Adam Ochshorn and Gary Eisen, principals in the Toronto development firm Curated Properties, like thinking small.

The big-league housing providers routinely pass over downtown sites for the kind that interest Curated’s team – orphaned intervals in the urban grid, for instance, obsolete buildings the city wants to see preserved, lots tucked away in laneways. Their dream project, they told me last week, would be, not a skyscraper, but another overhaul of a machine-age factory into a compact townhouse grouping. (They already have one such transformation under way.)

But if Mr. Ochshorn and Mr. Eisen have preferred to work at intimate scales since 2009, when they founded Curated, some of the office’s multi-unit products have attracted outsized attention from this town’s fans and full-time observers of up-tempo architecture. A glance at what the developers have done suggests why.

Take Edition Richmond, for example. This 20-townhouse complex south of Queen Street West features attractively bold, crisp contemporary styling both outside (by Toronto architect Gianpiero A. Pugliese) and inside (by the Toronto-based international interior design firm of Cecconi Simone). The units, quite large enough for families with children, offer sensible but svelte housing options to 30-something, up-sizing graduates of the rabbit-warren towers who want it all – kids, space, chic and downtown living.

Curated Properties

Curated Properties

Curated Properties

They can also find style and family-sized suites, plus off-street quiet, at Curated’s new Lanehouse on Bartlett, which, like Edition Richmond, is on the city’s west side. Here, Gianpiero Pugliese has crafted 16 condos within and on top of a former boiler factory built in the 1880s, conserving (as the city wanted) the fabric and material sense of the old structure.

One of the few alleyway residential developments that Toronto’s planners have okayed recently, Lanehouse is to be cast in a manner Mr. Ochshorn calls “vintage industrial.” This involves, as you might imagine, leaving rough brick interior walls and structural steel exposed, and factoring in dramatically high ceilings and large windows. The price being asked for the larger of two units that remain unsold is just under $900,000.

Curated Properties

Curated Properties

Curated Properties

Curated’s most recent west-side project – called Dovercourt 455, which has not yet been approved by city authorities – is another salvage operation that will spare a decent (if dowdy) old building, this one near the intersection of Dovercourt Road and College Street. Only a few years ago, it would have been knocked down without a second thought. The 18,000-square foot structure, raised in 1958 to house municipal services and now to be leased out as office space, will be the two-storey podium under 12 two-level maisonettes – or “townhouses in the sky,” as Mr. Eisen calls them – fashioned by architect Roland Rom Colthoff, of Raw Design.
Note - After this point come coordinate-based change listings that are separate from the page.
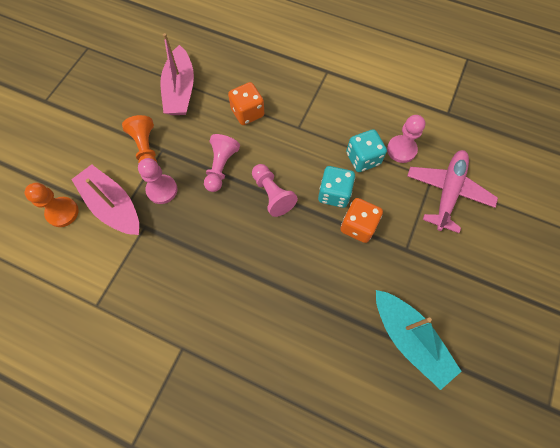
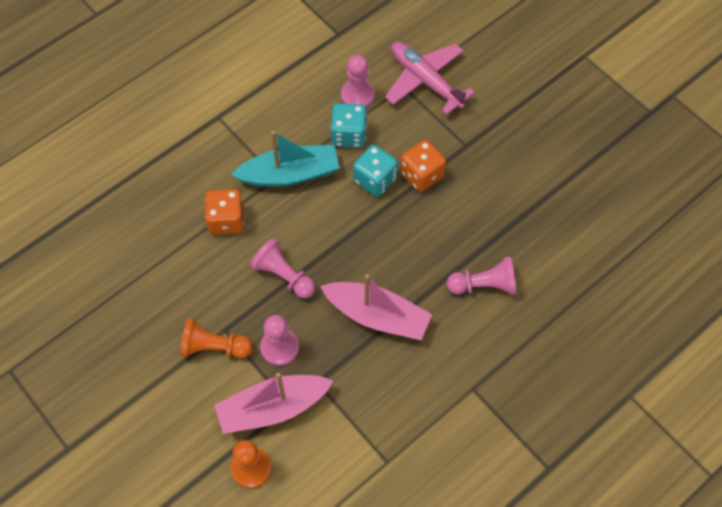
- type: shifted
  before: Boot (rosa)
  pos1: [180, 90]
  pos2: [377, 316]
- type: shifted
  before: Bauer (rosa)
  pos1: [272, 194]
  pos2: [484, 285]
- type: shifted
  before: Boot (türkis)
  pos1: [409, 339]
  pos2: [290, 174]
For the record: The suites range in area between 1,050 square feet (two bedrooms) up to 1,550 square feet (three bedrooms), and each unit comes furnished with a 75-square-foot balcony and a 250-square-foot roof terrace. Old houses without any architectural distinction and in need of serious renovation are on the market in this neighbourhood for between $800,000 to more than $1-million. For a price between $650,000 and $900,000, home-hunters of a mind to live near College Street can have a spot at Dovercourt 455 without mildew and dank basements – which sounds to me like good news.

Curated Properties

Viewed from the street, the ensemble of new apartments perched on the old platform will surely be less visually engaging than either Edition or Lanehouse. The 1958 lunchbucket-modern building, which I’m glad Curated plans to save, is very plain, and little can be done to spruce up its face. For its part, Mr. Rom Colthoff’s Correct boxy, flat-topped contemporary addition seems to have little (if anything) to do with the base. In renderings, the oblong containing the suites appears to have drifted down from the clouds and come to rest in this particular place for no reason at all.

Things may be sparkier on the inside. The townhouses are being laid out and outfitted by Toronto designers Kevin Chan and Samer Shaath, the sharply focused young duo also responsible for the striking interiors of Lanehouse on Bartlett. I haven’t seen illustrations of what they plan to do at Dovercourt 455, but if their previous work is anything to go on, it should be bright and definitely cool.

Curated Properties

This scheme should be seen as Curated’s latest effort to satisfy the small, niche-sized population of style-conscious young people who want to move up but stay downtown, and don’t want a house.

It isn’t the firm’s most imaginative gesture in this direction to date. But Curated Properties is serving a market that I hope will grow and flourish in the future, as Toronto becomes (as it should become, if only to stop the spread of suburbia) a city of high-density dwellers with big-city kids.